Color Image Segmentation using MSNC Algorithm

Color Image Segmentation using MSNC Algorithm

Color Image Segmentation using MSNC Algorithm

Ms. Salve Amrapali Kishanrao

Dept. of CSE

MGMs College of Engg., Nanded.

Mr. Salve Avinash P. Dept. of V&S MSPGCL,HPS ,Yeldari.

Mr. Salve Vilas P. Examination Dept.

SRTM University, Nanded.

Abstract In this paper we developed color image segmentation using fusion of the Mean Shift (MS) and Normalized Cut (Ncut) approach, to measure two disjoint sets. First one is to measure dissimilarity between different groups and second is to measure similarity within a group, which provides effective and robust segmentation regions of a color image. Basically we performed three steps on natural color images; the First step is to preprocess an image by using mean shift algorithm which gives segmented regions. And original characteristics of an image remain same by this method. Second step is to use the segmented regions represented by using bipartite graph structure. Finally, we apply normalized cut method on this graph to partitioning the image. The mean shift method required much time complexity compared to the proposed method because it is directly applied to regions instead of image pixels.

Index Terms Mean Shift (MS), Normalized Cut (NC), Color Image Segmentation, Graph Partitioning and feature space analysis.

1. INTRODUCTION

   Segmentation is process of subdivides (segments) an image into constituent regions or objects. Segmentation is used when we need to automate a particular activity. The automated system is to extract important features from image data like color, shape, texture, pixels, pixel values etc from which description, interpretation, or understanding of the scene can be provided by the machine. Image segmentation algorithms can be classified into three categories first one is feature space analysis, spatial segmentation and graph based segmentation.

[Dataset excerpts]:
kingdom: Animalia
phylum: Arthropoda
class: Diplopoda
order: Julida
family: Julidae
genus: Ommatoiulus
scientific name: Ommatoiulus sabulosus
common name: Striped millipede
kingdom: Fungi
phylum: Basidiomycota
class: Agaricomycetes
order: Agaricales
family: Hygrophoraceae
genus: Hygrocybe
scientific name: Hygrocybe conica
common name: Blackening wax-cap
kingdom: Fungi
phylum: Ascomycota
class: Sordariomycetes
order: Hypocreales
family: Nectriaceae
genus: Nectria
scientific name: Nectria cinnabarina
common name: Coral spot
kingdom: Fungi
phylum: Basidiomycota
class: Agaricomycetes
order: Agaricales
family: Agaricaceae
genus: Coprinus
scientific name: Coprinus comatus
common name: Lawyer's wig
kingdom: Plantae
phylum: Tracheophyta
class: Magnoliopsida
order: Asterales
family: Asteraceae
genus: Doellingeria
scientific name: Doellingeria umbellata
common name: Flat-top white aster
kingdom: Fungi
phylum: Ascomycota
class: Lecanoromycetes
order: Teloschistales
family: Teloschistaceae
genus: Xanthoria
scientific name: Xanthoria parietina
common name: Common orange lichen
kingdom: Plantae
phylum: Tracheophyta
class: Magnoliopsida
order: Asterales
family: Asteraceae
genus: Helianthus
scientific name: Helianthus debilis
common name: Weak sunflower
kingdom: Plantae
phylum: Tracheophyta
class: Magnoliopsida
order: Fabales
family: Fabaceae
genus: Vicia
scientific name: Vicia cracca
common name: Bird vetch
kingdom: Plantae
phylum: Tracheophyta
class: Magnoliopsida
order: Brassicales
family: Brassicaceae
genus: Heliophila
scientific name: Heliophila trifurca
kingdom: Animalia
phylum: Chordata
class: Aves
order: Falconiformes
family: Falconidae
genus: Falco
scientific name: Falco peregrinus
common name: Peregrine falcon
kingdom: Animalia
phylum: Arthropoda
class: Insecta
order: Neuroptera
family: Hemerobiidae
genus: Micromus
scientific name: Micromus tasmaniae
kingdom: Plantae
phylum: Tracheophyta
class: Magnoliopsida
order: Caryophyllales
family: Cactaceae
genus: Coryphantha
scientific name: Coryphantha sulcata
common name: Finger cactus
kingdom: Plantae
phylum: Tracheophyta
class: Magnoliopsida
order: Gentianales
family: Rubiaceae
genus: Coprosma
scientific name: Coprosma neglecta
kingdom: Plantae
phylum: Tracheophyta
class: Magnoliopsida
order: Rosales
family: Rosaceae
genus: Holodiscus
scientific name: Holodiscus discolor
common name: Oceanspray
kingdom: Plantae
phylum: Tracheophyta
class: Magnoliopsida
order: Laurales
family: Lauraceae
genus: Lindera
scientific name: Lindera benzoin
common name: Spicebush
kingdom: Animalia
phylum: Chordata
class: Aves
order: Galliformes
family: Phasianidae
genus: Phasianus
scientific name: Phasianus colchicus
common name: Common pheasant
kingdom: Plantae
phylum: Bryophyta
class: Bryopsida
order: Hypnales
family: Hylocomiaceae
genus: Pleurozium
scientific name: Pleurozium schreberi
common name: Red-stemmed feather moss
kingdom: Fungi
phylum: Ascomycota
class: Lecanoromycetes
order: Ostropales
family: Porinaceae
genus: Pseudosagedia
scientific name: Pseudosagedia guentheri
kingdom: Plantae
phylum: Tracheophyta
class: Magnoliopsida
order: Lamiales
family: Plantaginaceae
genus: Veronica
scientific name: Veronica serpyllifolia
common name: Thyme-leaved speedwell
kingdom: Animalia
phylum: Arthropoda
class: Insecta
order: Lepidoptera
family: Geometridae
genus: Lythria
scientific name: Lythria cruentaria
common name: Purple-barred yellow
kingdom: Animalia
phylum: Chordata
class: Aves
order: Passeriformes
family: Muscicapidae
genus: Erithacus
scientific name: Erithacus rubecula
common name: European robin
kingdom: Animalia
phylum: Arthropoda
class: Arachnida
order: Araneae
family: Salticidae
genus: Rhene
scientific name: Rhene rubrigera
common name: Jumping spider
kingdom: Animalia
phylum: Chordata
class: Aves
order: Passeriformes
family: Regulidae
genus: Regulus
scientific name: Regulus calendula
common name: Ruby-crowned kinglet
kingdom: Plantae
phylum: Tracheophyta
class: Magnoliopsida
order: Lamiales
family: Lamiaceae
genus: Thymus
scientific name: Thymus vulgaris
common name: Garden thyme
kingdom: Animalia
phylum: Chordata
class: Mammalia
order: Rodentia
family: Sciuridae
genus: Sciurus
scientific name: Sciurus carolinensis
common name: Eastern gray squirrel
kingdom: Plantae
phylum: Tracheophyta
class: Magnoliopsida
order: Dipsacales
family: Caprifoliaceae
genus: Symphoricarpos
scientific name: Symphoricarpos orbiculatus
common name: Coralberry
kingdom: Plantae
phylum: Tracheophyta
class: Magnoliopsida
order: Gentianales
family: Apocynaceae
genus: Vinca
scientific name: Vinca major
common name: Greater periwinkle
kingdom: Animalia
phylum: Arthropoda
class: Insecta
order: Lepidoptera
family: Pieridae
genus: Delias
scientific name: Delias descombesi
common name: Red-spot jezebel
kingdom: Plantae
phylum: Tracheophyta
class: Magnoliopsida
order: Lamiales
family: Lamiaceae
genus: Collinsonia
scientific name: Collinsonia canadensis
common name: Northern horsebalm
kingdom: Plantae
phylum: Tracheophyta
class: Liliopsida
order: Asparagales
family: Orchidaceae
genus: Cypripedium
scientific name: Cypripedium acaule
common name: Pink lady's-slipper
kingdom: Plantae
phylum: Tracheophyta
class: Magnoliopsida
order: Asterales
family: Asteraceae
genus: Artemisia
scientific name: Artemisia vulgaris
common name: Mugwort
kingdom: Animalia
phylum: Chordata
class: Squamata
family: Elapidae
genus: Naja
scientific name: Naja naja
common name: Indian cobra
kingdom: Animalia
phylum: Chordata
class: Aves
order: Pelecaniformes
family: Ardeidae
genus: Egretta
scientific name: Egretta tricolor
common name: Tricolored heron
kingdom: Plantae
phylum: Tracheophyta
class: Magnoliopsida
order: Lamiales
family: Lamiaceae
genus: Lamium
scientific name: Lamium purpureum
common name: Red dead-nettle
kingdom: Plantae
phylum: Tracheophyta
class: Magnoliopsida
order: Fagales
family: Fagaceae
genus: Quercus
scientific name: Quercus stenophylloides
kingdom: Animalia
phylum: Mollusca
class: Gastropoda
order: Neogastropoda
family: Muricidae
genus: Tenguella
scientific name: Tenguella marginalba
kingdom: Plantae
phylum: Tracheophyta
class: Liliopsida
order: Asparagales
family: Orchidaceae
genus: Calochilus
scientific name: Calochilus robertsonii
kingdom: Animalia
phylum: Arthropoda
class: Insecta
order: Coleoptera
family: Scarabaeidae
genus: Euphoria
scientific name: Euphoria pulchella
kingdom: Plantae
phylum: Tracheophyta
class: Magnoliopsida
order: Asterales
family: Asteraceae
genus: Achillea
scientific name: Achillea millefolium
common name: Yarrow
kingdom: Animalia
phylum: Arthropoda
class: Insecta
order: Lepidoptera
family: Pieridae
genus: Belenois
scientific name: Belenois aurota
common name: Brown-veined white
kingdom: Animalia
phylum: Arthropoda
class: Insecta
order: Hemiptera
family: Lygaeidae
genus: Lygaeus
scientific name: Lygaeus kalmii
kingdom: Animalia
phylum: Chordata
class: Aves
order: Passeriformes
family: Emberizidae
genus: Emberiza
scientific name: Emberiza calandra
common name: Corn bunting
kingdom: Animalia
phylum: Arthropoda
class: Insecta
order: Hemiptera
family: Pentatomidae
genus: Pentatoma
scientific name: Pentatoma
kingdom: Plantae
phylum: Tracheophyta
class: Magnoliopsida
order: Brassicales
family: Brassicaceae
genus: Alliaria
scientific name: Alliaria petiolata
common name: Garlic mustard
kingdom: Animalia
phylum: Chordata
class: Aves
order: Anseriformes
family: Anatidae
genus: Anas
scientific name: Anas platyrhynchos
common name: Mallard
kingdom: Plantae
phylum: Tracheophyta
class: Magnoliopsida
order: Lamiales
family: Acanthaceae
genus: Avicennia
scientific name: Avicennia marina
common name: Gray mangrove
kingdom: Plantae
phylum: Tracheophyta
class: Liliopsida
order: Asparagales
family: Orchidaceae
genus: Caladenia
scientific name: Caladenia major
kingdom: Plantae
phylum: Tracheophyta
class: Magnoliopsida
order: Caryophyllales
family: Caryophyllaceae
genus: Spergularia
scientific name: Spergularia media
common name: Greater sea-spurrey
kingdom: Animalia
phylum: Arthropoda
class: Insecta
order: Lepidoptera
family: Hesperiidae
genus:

[WORK INSTRUCTIONS]:
(1) Decide whether each statement below agrees with the text on color image segmentation, answering yes or no and quoting the words of the text that settle it: (a) the first step preprocesses the image with the mean shift algorithm; (b) the segmented regions are represented with a tree structure; (c) image segmentation algorithms can be sorted into three categories.
(2) According to the text on color image segmentation, which method is applied to the graph in the final step to partition the image?

[OUTPUTS FOR THE TASKS]:
(1)
(a) Yes: "the First step is to preprocess an image by using mean shift algorithm which gives segmented regions."
(b) No: "Second step is to use the segmented regions represented by using bipartite graph structure."
(c) Yes: "Image segmentation algorithms can be classified into three categories"

(2) The normalized cut method.